*DATA PROVIDED*
════════════════════

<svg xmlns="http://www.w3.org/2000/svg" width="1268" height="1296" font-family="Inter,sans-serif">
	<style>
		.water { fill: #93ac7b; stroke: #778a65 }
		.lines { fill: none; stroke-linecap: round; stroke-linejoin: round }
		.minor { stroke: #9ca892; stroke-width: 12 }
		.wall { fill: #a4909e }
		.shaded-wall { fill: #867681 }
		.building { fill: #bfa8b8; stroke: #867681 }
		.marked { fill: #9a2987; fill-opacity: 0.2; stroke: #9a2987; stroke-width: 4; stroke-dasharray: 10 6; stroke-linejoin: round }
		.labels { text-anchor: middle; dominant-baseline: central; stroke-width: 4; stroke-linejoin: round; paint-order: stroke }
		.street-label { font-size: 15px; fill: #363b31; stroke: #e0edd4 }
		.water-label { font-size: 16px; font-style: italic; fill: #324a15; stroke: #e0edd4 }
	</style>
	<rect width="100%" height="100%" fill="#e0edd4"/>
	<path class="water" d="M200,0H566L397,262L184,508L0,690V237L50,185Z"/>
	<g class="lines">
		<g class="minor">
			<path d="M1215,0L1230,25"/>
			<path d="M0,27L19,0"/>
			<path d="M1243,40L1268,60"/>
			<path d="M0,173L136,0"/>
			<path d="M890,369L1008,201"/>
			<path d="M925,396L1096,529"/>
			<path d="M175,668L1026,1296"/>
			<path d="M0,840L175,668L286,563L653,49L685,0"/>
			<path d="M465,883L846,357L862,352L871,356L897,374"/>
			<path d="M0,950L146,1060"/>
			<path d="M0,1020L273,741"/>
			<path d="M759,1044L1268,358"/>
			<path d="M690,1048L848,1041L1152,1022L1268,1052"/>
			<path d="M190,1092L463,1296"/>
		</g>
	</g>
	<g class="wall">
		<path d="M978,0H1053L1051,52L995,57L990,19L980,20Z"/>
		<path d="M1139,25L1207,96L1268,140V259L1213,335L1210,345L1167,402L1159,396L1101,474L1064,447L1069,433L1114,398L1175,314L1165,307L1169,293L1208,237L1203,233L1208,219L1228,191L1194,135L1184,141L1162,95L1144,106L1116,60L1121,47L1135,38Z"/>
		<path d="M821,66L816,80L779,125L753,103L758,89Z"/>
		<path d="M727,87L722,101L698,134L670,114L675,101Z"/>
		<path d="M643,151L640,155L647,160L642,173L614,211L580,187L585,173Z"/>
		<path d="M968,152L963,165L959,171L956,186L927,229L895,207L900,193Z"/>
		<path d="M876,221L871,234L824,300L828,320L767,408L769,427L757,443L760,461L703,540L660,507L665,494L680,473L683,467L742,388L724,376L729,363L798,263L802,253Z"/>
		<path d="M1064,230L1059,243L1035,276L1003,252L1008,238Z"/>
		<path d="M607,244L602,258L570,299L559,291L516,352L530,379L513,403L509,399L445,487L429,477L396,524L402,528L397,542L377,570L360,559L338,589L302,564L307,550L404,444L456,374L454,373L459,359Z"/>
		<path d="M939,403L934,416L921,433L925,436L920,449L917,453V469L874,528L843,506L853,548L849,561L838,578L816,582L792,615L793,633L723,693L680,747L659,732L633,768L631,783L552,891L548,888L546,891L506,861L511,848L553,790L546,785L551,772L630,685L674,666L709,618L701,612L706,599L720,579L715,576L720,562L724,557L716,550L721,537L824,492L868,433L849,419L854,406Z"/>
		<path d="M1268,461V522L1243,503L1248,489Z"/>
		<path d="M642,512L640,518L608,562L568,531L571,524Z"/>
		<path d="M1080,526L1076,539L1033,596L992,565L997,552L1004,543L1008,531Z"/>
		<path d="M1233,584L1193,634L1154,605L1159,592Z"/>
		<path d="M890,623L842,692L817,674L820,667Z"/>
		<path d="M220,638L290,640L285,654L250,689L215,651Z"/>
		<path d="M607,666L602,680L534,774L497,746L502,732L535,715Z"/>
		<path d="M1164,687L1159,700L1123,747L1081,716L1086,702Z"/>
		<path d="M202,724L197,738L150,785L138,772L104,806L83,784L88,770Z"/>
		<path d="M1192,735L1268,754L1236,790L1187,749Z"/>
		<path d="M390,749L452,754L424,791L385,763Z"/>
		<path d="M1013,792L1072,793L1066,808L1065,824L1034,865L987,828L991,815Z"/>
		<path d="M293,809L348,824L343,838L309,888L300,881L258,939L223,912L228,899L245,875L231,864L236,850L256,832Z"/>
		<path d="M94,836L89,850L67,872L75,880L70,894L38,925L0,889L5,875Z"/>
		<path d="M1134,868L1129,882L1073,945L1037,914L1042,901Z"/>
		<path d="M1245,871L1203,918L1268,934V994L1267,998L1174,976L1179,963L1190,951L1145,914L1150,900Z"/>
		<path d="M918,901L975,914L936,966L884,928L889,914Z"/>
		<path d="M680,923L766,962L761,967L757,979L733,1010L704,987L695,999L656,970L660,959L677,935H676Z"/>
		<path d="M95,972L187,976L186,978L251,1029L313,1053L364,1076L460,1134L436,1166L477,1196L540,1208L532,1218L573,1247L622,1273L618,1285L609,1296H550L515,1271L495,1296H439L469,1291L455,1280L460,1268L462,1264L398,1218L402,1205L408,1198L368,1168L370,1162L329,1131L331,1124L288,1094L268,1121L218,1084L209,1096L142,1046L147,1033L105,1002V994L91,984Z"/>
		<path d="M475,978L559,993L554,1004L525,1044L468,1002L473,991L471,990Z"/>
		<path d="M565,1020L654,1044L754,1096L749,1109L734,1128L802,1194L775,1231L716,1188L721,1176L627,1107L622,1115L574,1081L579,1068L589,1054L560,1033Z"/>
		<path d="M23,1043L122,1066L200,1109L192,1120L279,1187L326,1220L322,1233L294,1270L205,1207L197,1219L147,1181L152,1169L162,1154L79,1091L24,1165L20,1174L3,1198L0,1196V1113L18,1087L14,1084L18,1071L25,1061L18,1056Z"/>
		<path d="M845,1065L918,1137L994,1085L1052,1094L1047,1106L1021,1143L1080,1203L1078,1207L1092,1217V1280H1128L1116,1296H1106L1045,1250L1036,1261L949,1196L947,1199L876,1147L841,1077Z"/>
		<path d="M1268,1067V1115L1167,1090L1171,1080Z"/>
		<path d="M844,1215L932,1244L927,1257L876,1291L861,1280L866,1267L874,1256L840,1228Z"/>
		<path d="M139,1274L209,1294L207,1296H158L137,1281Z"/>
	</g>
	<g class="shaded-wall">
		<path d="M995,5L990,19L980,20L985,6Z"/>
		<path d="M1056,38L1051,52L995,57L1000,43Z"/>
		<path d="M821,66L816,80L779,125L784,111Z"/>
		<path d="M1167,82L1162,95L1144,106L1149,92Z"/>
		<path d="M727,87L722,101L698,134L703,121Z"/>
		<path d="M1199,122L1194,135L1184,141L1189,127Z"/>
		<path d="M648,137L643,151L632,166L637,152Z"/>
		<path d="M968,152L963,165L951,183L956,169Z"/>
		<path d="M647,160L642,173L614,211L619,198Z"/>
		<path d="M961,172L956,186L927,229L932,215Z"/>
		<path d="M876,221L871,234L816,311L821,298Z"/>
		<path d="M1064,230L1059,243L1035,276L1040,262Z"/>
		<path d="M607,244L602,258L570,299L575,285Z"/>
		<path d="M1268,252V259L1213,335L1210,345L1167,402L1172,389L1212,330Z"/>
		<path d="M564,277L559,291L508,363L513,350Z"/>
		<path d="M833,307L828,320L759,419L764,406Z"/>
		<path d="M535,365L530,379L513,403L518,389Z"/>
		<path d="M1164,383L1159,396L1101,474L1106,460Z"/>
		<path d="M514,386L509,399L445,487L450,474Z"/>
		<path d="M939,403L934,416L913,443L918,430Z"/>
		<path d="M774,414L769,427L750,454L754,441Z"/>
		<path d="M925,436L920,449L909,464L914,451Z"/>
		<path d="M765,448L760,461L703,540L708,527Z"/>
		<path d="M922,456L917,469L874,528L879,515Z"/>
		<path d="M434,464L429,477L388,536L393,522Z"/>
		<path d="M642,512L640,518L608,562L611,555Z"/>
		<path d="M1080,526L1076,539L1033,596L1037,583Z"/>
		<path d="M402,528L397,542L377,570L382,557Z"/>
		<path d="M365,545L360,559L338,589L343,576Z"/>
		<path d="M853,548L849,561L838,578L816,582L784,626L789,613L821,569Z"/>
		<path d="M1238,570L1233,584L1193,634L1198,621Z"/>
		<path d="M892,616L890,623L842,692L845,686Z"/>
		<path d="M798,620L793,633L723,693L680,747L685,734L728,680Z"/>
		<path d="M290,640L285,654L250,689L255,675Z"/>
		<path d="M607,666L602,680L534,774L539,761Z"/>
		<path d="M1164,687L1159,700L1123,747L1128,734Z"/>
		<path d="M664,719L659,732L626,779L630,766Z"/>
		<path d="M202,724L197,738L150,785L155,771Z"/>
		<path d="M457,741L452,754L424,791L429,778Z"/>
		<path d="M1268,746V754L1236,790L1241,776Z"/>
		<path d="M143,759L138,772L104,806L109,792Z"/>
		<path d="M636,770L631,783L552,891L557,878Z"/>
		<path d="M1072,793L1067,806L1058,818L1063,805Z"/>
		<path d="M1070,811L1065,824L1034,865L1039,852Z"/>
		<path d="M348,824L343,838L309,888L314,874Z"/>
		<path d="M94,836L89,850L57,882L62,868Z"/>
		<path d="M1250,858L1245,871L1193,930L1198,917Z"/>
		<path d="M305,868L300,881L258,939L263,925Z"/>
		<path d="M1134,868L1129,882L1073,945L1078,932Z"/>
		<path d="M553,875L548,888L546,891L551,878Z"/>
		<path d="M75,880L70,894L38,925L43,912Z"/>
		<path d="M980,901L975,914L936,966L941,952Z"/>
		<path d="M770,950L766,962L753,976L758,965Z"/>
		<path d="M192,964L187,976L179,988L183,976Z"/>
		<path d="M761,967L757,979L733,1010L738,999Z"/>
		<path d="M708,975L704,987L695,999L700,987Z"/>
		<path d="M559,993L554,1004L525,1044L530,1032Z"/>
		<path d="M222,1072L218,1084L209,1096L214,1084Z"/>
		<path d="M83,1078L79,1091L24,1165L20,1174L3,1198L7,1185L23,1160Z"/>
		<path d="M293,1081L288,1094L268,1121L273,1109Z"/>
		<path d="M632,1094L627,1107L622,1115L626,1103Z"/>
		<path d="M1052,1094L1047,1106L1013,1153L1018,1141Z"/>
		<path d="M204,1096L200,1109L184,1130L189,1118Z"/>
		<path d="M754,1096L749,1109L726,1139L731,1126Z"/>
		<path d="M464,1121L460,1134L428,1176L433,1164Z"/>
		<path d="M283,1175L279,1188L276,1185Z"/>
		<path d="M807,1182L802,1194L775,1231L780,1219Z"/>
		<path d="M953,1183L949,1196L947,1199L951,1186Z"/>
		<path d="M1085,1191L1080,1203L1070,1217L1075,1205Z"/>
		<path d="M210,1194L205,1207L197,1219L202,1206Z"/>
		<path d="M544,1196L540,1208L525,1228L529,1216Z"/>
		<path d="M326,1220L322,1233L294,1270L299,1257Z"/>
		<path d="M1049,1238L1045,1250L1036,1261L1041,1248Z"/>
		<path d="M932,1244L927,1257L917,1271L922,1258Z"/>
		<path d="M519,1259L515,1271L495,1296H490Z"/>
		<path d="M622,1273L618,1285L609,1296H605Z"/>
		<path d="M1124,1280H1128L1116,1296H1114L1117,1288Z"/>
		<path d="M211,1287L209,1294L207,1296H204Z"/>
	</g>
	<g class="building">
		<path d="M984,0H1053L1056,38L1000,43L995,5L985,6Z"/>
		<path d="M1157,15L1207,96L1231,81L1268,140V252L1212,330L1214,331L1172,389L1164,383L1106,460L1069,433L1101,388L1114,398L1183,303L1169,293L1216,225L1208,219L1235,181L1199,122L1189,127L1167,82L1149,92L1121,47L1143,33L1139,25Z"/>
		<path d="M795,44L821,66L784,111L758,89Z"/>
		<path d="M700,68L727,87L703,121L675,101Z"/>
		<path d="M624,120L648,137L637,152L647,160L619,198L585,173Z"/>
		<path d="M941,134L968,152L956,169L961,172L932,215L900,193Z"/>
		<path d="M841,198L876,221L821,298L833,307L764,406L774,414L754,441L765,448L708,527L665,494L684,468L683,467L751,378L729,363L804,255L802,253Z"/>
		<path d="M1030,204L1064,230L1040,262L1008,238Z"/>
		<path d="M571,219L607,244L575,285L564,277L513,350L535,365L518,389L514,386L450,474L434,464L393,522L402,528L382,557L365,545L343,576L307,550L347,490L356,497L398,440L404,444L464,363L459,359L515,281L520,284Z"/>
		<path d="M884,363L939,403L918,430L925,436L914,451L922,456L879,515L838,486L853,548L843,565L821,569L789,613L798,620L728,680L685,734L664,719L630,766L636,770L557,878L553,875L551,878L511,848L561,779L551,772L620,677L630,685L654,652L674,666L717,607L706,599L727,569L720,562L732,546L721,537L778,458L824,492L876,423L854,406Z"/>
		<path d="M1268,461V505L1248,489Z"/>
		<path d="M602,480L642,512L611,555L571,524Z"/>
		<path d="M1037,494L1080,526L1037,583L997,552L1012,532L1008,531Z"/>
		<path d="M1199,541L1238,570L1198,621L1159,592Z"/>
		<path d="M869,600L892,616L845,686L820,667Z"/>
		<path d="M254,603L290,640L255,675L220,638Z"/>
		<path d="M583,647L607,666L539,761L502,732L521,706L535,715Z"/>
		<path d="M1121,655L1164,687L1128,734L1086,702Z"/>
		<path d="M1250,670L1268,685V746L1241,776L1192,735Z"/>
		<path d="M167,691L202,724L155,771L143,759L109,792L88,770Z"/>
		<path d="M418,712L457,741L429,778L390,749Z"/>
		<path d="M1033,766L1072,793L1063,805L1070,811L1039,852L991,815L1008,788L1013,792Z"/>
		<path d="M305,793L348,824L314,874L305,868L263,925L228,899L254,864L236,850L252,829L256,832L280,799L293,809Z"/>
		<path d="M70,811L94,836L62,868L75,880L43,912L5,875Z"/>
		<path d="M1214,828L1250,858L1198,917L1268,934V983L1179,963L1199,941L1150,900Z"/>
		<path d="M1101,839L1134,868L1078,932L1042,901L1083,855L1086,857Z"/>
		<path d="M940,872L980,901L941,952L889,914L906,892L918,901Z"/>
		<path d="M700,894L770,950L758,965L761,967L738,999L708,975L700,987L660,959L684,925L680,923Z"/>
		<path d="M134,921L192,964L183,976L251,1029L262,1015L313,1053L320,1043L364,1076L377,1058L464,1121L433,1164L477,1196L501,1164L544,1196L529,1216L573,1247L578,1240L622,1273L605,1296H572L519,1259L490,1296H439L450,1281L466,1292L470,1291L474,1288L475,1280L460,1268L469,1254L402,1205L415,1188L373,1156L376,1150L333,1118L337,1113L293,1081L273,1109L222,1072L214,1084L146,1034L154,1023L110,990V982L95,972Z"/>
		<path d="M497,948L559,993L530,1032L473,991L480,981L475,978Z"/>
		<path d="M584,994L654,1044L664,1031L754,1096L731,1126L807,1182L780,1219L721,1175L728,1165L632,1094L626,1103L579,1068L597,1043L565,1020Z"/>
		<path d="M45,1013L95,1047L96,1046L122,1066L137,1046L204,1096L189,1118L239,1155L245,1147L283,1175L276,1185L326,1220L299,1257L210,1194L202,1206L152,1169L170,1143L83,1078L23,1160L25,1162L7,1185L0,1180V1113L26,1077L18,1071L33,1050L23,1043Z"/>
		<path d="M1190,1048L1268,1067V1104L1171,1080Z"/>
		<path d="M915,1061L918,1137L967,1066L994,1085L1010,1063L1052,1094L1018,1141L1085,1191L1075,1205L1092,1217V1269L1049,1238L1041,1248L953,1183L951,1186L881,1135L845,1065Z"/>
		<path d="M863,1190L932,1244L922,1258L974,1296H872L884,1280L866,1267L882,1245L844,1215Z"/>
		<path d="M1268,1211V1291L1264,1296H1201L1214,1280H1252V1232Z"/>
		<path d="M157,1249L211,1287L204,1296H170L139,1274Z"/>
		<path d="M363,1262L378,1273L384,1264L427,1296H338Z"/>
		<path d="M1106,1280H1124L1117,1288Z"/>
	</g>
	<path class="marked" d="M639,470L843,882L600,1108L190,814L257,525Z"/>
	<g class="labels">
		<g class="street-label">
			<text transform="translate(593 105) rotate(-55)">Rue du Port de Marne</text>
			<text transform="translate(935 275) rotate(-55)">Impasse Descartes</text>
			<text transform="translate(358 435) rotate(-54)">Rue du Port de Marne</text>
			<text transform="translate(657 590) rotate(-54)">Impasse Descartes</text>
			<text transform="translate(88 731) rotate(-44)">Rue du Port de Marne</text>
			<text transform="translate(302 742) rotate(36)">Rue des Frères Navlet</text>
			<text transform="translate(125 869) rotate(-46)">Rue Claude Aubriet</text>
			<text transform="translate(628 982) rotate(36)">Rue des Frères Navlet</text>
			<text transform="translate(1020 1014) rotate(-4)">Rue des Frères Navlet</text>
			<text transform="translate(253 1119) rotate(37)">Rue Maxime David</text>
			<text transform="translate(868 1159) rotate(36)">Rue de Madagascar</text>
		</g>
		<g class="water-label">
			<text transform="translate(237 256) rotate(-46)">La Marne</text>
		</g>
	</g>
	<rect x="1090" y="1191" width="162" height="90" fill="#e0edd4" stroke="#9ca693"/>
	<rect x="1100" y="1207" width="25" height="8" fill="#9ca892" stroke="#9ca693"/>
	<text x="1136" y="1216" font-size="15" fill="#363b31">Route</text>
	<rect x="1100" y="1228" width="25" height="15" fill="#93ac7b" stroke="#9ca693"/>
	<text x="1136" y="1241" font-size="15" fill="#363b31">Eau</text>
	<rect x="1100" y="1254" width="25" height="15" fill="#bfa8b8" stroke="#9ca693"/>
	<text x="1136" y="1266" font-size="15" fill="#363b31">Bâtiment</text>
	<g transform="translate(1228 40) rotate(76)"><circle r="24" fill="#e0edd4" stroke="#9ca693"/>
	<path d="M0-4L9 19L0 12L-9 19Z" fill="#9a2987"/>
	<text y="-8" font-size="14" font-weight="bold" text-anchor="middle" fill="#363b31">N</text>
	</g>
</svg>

════════════════════

*TASK DESCRIPTION*
Whenever the word "lines" shows up in a line of the entries, copy that line.

*SOLUTION TO THIS EXERCISE*
		.lines { fill: none; stroke-linecap: round; stroke-linejoin: round }
	<g class="lines">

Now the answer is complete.